High-throughput phenotypic analysis. A. Pie chart shows % of mutants with pleiotropy values of 0−5, defined as the number of phenotype classes with at least one non-wild-type phenotype. B. Distinct but overlapping substitution mutations affect transcriptional silencing. Red, mutations losing rDNA or telomeric silencing; or aqua, mutations enhancing silencing. Individual residues can be identified by mousing over a region(s) of interest on www.histonehits.org. C. Evolutionary conservation scores for each residue, calculated using Consurf, are averaged for mutants binned by pleiotropy. D. Average pleiotropy values are shown for mutants binned into four geographical nucleosome domains: tail, disk surface, lateral surface or buried (Supplementary methods). E. Average pleiotropy values are shown for mutants binned by ΔpK_a. Acidic-to-neutral and basic-to-neutral changes are significantly more pleiotropic than basic-to-basic (see text). F. Average deletion lengths are shown for tail deletion mutants binned by pleiotropy. For C−F, vertical bars indicate the standard errors of the binned means.

Fig. 4

Tail deletions affect K79 methylation. A. Immunoblots of extracts of cells expressing wild-type or indicated H4 tail-deletion mutants using antibodies against dimethylated K79 (diMeK79). Antibodies against histone H3 and H4 were used as loading controls; dot1Δ strain is the negative control. B. Immunoblot analysis as in Fig. 4A but with H4 point mutant extracts.

Fig. 5

Chemostat growth profiles reveal subset of mutants that outgrow wild-type. Cells were cultured in a glucose-limited chemostat at 30°C and sampled as indicated. A. Microarray ratio images. Red features represent mutants depleted after chemostat. B. Reproducibility of chemostat growth profiles. Two independent chemostat cultures were grown in parallel to day 10. The log₂ ratios express relative enrichment of mutants. C. Chemostat population profile at day 10. Scatter plot depicts log₂ signal intensity associated with each mutant before (x-axis) and after (y-axis) growth; colors stratify mutant population by relative abundance. D. Population profile at day 20; color assignments as in C. E. Chemostat growth of over-represented mutants. Mutants from the top strata of C were cocultured as above for 10 days in competition with a matched WT strain. Changes in log₂ signal intensity are depicted as in C. Yellow triangle, WT. Small open squares, mutants not present in this experiment.

Fig. 6

Assaying complex phenotypes using TAG arrays. A. Double mutant analysis of histone library with ubp8Δ. Scatter plot depicting log₂ ratio of abundance of each mutant in a ubp8Δ strain. Gray vertical lines (alleles 235−288 and 461−488) separate allelic classes (left to right: H3 substitutions, H3 deletions, H4 substitutions, H4 deletions). Red squares identify substitution mutants verified individually for synthetic interactions. B. Tetrad analysis to determine viability.
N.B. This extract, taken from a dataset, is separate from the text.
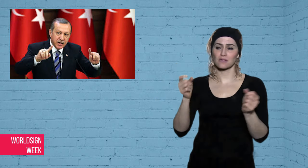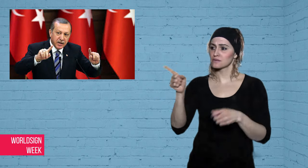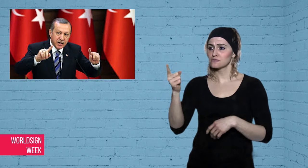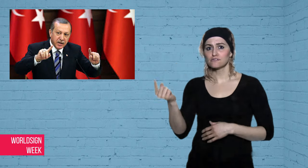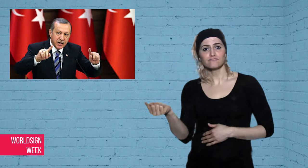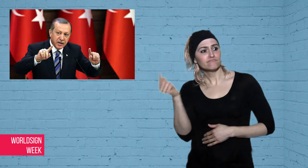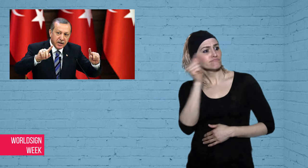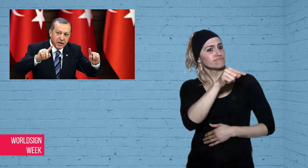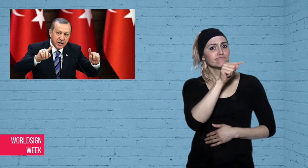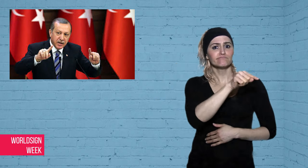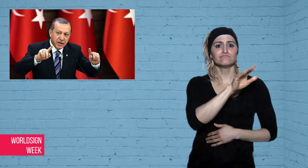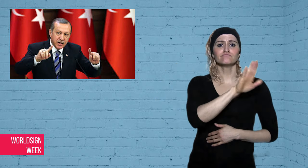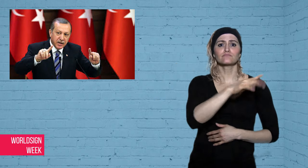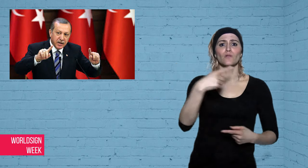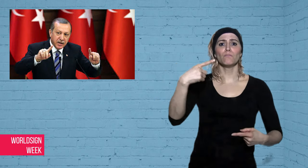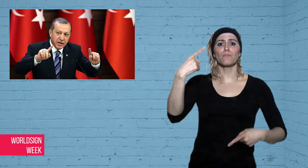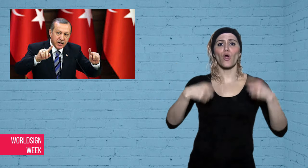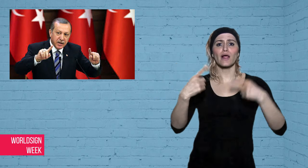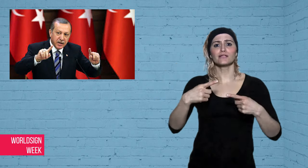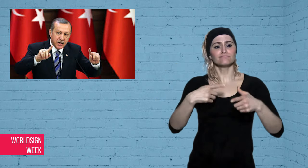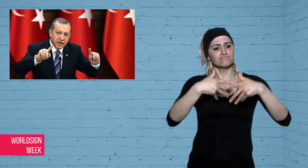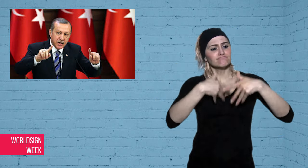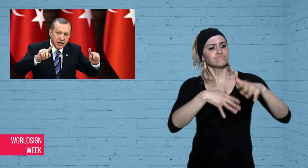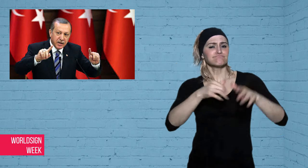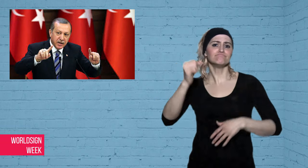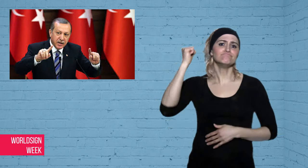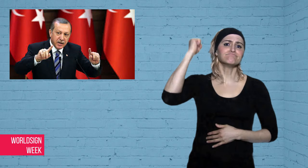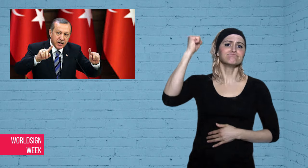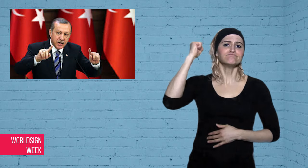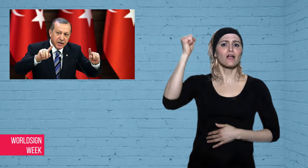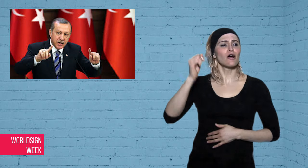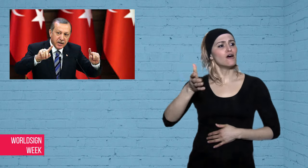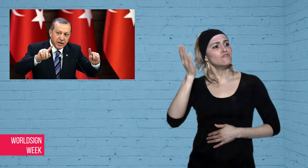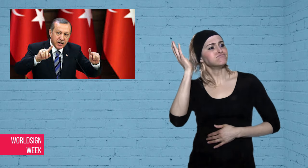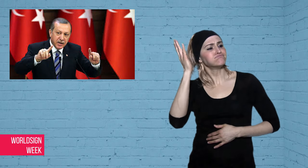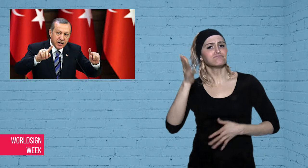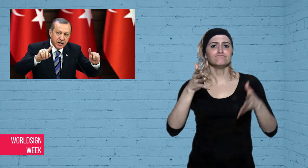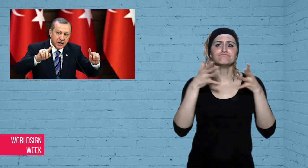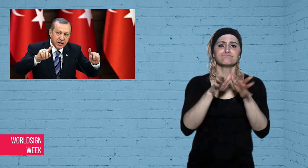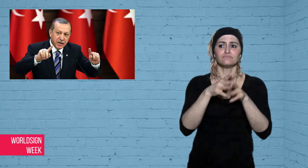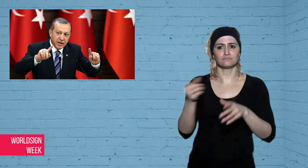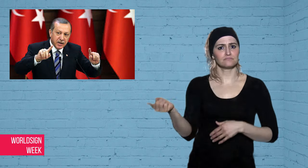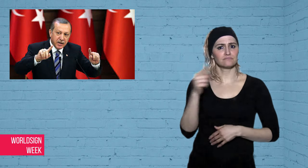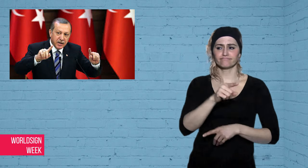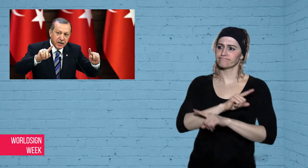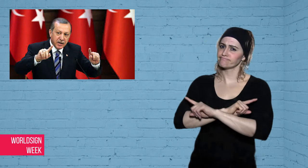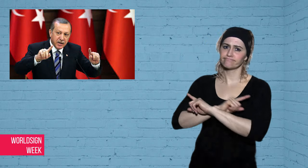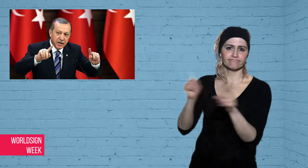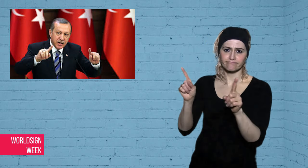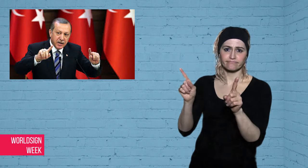the Turkish President accused Germany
Haploid strains carrying ubp8Δ or the indicated histone mutation were mated for 4 hours, and then diploids were purified and sporulated. Tetrads were dissected on YPD medium to score fitness defects. Relevant genotypes are indicated. C. Double mutant analysis of histone library with set2Δ. Scatter plot as in A, depicting log₂ ratios in a set2Δ strain. D. Analysis of NHEJ phenotypes. Scatter plot indicating the log₂ ratio of signal intensities of cut/uncut plasmid transformations for each mutant; annotations as in A. E. Individual quantification of transformant recovery of indicated strains transformed with digested plasmid relative to a non-digested control; lig4Δ strain serves as a negative control.